# Aim of the exercise
Reproduce, line for line and without changes, the stretch of entries from the beginning through the line containing "of the following".

# Saved entries
⁂
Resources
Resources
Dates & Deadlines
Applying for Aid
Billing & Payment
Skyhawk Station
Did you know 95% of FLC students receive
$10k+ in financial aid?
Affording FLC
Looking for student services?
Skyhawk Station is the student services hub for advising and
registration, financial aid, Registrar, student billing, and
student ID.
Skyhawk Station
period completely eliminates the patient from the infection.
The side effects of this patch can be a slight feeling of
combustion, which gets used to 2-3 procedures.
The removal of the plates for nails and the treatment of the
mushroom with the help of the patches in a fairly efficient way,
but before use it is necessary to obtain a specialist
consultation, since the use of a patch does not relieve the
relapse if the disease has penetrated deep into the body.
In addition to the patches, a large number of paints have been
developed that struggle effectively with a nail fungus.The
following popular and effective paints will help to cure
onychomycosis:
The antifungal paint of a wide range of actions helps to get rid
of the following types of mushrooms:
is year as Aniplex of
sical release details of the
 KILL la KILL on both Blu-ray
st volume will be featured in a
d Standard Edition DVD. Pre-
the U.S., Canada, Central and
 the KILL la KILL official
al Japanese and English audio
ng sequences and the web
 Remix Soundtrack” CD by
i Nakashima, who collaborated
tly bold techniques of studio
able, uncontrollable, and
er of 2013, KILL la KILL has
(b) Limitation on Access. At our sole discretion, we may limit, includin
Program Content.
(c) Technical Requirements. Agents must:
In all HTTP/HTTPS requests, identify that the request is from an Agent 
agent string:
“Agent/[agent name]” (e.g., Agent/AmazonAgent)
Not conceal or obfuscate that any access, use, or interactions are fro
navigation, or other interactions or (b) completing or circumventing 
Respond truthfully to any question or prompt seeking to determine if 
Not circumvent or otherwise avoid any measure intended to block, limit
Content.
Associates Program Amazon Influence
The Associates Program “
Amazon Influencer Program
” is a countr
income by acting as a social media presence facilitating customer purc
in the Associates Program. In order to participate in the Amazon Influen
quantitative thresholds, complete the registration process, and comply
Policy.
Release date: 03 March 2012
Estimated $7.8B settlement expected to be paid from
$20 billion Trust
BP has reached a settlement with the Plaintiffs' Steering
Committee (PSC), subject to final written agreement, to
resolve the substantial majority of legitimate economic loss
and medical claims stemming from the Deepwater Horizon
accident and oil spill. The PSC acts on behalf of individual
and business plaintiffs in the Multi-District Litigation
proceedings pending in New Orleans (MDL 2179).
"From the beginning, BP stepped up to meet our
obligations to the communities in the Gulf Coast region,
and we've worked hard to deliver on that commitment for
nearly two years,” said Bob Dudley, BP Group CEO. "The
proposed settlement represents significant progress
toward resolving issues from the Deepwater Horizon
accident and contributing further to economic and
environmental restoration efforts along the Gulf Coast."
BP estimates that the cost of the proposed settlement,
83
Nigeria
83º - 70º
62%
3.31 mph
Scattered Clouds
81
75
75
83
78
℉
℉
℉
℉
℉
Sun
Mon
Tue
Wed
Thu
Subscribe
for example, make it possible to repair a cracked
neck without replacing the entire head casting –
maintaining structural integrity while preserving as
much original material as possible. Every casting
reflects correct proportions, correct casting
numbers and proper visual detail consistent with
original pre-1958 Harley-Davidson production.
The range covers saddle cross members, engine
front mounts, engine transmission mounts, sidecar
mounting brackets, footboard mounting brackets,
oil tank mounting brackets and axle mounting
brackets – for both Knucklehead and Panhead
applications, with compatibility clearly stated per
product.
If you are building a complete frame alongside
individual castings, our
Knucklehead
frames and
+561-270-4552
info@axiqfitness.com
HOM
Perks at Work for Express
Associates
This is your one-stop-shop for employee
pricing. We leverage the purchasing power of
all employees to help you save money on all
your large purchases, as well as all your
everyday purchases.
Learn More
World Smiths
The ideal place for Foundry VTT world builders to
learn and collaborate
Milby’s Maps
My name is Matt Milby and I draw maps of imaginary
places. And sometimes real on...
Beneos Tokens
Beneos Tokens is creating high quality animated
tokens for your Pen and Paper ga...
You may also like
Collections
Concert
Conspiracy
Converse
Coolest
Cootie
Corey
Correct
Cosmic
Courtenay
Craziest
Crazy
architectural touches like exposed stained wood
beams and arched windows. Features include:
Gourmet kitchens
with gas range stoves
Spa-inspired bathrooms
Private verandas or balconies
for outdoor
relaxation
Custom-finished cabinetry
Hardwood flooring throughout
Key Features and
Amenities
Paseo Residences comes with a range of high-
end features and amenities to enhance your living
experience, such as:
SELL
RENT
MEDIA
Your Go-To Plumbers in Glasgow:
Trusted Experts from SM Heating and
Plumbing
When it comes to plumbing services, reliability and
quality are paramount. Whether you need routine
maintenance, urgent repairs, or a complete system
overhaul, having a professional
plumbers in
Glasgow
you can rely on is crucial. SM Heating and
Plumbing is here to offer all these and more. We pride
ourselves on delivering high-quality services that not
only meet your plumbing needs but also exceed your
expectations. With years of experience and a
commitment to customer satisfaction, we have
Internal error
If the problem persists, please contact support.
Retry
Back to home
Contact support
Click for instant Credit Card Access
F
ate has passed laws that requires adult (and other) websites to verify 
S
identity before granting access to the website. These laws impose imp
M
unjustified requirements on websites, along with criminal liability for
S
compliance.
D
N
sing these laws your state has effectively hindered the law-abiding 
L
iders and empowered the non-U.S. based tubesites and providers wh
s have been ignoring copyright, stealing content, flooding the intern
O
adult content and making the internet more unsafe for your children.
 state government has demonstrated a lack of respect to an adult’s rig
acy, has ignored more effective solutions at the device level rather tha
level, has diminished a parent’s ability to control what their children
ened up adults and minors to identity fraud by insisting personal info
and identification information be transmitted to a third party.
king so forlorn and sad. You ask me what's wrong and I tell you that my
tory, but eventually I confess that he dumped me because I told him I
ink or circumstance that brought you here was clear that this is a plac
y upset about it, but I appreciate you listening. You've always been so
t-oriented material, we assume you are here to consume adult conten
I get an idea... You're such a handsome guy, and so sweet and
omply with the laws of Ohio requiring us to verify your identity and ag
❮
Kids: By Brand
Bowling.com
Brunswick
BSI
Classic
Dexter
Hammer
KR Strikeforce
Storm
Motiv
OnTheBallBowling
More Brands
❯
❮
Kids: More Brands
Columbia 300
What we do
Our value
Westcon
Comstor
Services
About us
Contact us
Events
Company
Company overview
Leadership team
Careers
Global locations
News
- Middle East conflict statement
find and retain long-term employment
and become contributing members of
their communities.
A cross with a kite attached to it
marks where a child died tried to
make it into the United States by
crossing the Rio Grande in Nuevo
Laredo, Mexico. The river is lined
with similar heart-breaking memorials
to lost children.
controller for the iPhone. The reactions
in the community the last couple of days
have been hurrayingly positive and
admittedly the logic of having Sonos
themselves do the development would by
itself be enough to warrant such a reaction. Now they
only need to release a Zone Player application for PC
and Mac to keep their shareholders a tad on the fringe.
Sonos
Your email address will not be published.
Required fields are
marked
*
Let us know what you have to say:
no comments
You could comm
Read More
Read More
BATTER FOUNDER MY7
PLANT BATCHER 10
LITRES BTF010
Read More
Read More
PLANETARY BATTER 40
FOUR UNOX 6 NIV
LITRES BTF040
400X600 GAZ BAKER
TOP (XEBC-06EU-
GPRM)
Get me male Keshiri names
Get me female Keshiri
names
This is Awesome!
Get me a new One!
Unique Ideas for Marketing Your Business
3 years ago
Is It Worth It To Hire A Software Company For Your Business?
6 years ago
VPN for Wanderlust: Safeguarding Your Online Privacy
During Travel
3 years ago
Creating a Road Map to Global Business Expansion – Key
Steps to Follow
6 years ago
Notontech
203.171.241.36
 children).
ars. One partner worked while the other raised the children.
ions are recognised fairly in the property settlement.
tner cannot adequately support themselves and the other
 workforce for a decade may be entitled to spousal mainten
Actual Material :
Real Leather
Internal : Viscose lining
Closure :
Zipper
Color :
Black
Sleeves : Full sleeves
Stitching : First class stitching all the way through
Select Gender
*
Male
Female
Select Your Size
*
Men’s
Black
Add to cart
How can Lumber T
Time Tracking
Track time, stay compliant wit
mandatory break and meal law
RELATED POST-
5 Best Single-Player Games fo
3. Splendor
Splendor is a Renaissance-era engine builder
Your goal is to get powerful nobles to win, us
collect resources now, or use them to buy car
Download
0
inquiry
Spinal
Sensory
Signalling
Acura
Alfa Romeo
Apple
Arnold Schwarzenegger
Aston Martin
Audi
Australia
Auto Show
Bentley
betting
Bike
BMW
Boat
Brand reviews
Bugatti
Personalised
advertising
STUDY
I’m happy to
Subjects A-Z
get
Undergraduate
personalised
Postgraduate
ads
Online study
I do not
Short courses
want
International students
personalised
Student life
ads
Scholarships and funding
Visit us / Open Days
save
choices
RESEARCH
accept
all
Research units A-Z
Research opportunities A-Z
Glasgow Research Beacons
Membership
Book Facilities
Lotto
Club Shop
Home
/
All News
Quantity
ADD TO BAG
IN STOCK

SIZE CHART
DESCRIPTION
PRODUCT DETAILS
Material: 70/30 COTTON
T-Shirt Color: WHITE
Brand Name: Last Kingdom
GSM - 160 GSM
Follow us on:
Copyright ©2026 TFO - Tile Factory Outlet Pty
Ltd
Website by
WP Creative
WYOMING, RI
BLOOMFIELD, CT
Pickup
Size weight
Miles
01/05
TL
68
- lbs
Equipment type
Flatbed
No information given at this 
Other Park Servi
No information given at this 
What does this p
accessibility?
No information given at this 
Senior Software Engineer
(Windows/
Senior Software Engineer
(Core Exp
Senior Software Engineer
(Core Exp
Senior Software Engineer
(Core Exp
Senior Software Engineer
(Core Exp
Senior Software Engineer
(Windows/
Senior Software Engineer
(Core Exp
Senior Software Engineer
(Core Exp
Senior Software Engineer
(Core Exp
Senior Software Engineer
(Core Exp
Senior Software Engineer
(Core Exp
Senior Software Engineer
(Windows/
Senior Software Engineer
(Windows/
⁂
# Result of this task
Resources
Resources
Dates & Deadlines
Applying for Aid
Billing & Payment
Skyhawk Station
Did you know 95% of FLC students receive
$10k+ in financial aid?
Affording FLC
Looking for student services?
Skyhawk Station is the student services hub for advising and
registration, financial aid, Registrar, student billing, and
student ID.
Skyhawk Station
period completely eliminates the patient from the infection.
The side effects of this patch can be a slight feeling of
combustion, which gets used to 2-3 procedures.
The removal of the plates for nails and the treatment of the
mushroom with the help of the patches in a fairly efficient way,
but before use it is necessary to obtain a specialist
consultation, since the use of a patch does not relieve the
relapse if the disease has penetrated deep into the body.
In addition to the patches, a large number of paints have been
developed that struggle effectively with a nail fungus.The
following popular and effective paints will help to cure
onychomycosis:
The antifungal paint of a wide range of actions helps to get rid
of the following types of mushrooms:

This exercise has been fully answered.